From the first line of the entries below to the line with "For each pixel u v, give camera depth d (cm).", give each line again exactly.

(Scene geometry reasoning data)
Start of Block
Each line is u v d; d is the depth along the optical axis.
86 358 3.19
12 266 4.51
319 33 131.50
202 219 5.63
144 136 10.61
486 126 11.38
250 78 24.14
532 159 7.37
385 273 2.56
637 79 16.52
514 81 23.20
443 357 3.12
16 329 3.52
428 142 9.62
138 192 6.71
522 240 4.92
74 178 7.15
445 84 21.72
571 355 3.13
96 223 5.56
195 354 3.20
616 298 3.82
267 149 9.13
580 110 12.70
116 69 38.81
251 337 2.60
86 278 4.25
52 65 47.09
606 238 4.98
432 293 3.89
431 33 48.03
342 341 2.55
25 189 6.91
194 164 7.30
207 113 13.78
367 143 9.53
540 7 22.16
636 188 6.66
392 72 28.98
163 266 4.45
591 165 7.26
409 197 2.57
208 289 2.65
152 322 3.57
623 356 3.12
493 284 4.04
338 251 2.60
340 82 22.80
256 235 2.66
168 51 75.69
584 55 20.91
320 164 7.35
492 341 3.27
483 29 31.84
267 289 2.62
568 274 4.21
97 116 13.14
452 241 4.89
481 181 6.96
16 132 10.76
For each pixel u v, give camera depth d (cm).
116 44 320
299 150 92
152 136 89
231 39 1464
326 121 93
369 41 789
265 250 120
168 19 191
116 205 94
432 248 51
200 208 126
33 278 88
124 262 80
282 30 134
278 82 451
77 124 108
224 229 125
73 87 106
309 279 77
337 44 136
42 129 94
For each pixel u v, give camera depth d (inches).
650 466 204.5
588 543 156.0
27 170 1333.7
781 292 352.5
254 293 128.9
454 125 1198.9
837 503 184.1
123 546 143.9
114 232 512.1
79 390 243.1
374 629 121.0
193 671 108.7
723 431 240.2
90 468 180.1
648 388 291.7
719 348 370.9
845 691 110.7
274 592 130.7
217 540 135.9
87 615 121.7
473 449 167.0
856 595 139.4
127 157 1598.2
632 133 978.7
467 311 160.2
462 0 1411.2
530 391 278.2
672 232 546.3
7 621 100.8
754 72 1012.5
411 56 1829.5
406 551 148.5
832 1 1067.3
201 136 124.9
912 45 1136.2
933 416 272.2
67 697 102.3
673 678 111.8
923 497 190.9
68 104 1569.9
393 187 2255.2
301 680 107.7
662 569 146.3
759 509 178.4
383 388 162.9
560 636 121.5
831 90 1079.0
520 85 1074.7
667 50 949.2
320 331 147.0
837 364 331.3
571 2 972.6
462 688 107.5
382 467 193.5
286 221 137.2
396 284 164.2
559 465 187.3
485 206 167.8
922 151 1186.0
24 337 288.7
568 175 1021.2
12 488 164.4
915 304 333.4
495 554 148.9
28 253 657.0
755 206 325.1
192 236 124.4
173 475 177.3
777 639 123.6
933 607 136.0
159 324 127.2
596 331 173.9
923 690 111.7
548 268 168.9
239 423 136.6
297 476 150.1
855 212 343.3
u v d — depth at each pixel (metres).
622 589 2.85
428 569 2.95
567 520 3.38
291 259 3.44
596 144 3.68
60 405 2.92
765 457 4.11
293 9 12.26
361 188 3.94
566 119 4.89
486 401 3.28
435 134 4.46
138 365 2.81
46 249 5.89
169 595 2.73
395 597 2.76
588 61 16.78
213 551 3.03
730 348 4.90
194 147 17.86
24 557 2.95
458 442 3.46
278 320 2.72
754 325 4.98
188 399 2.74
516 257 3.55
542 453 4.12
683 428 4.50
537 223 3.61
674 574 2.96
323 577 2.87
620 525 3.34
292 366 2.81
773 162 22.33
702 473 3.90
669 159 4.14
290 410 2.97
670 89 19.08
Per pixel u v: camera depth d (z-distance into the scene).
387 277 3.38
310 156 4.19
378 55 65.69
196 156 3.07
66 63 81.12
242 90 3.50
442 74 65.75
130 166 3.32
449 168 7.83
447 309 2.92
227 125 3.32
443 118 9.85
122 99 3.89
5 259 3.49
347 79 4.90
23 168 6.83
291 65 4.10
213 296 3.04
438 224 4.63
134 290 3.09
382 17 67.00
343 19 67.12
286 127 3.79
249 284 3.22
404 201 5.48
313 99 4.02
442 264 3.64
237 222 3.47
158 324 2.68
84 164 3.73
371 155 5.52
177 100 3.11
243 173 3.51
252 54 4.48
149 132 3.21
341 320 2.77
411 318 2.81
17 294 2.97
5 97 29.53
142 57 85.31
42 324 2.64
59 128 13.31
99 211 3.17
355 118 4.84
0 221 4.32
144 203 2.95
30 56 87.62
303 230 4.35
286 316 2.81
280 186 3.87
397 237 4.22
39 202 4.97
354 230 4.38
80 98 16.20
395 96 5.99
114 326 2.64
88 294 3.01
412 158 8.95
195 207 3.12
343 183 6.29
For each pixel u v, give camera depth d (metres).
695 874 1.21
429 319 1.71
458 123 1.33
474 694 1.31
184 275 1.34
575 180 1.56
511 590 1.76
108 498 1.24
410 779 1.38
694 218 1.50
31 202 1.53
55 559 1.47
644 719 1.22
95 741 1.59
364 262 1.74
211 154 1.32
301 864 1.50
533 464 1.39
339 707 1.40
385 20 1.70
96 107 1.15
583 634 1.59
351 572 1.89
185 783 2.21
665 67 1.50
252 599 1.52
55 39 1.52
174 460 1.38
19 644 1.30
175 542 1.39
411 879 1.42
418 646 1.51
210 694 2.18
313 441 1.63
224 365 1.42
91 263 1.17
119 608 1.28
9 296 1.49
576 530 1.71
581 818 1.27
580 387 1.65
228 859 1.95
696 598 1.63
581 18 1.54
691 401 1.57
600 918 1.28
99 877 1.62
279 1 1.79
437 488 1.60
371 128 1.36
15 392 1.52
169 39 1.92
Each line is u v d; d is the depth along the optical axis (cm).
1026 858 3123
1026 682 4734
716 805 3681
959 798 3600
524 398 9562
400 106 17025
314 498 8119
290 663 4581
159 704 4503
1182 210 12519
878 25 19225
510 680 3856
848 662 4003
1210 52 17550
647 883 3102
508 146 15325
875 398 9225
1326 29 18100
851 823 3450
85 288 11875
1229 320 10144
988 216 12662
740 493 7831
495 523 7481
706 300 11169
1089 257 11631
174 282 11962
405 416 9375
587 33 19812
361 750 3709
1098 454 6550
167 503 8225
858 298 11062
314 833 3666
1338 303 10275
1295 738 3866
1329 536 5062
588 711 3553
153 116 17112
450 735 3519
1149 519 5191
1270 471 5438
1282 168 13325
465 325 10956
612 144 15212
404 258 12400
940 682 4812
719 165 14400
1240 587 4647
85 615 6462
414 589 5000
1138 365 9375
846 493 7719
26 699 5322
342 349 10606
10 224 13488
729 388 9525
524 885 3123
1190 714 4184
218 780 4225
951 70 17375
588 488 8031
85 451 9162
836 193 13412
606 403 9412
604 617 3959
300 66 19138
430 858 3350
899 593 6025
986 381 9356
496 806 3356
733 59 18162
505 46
End of Block
[RESPONSE FOR THIS EXERCISE]:
Each line is u v d; d is the depth along the optical axis.
86 358 3.19
12 266 4.51
319 33 131.50
202 219 5.63
144 136 10.61
486 126 11.38
250 78 24.14
532 159 7.37
385 273 2.56
637 79 16.52
514 81 23.20
443 357 3.12
16 329 3.52
428 142 9.62
138 192 6.71
522 240 4.92
74 178 7.15
445 84 21.72
571 355 3.13
96 223 5.56
195 354 3.20
616 298 3.82
267 149 9.13
580 110 12.70
116 69 38.81
251 337 2.60
86 278 4.25
52 65 47.09
606 238 4.98
432 293 3.89
431 33 48.03
342 341 2.55
25 189 6.91
194 164 7.30
207 113 13.78
367 143 9.53
540 7 22.16
636 188 6.66
392 72 28.98
163 266 4.45
591 165 7.26
409 197 2.57
208 289 2.65
152 322 3.57
623 356 3.12
493 284 4.04
338 251 2.60
340 82 22.80
256 235 2.66
168 51 75.69
584 55 20.91
320 164 7.35
492 341 3.27
483 29 31.84
267 289 2.62
568 274 4.21
97 116 13.14
452 241 4.89
481 181 6.96
16 132 10.76
For each pixel u v, give camera depth d (cm).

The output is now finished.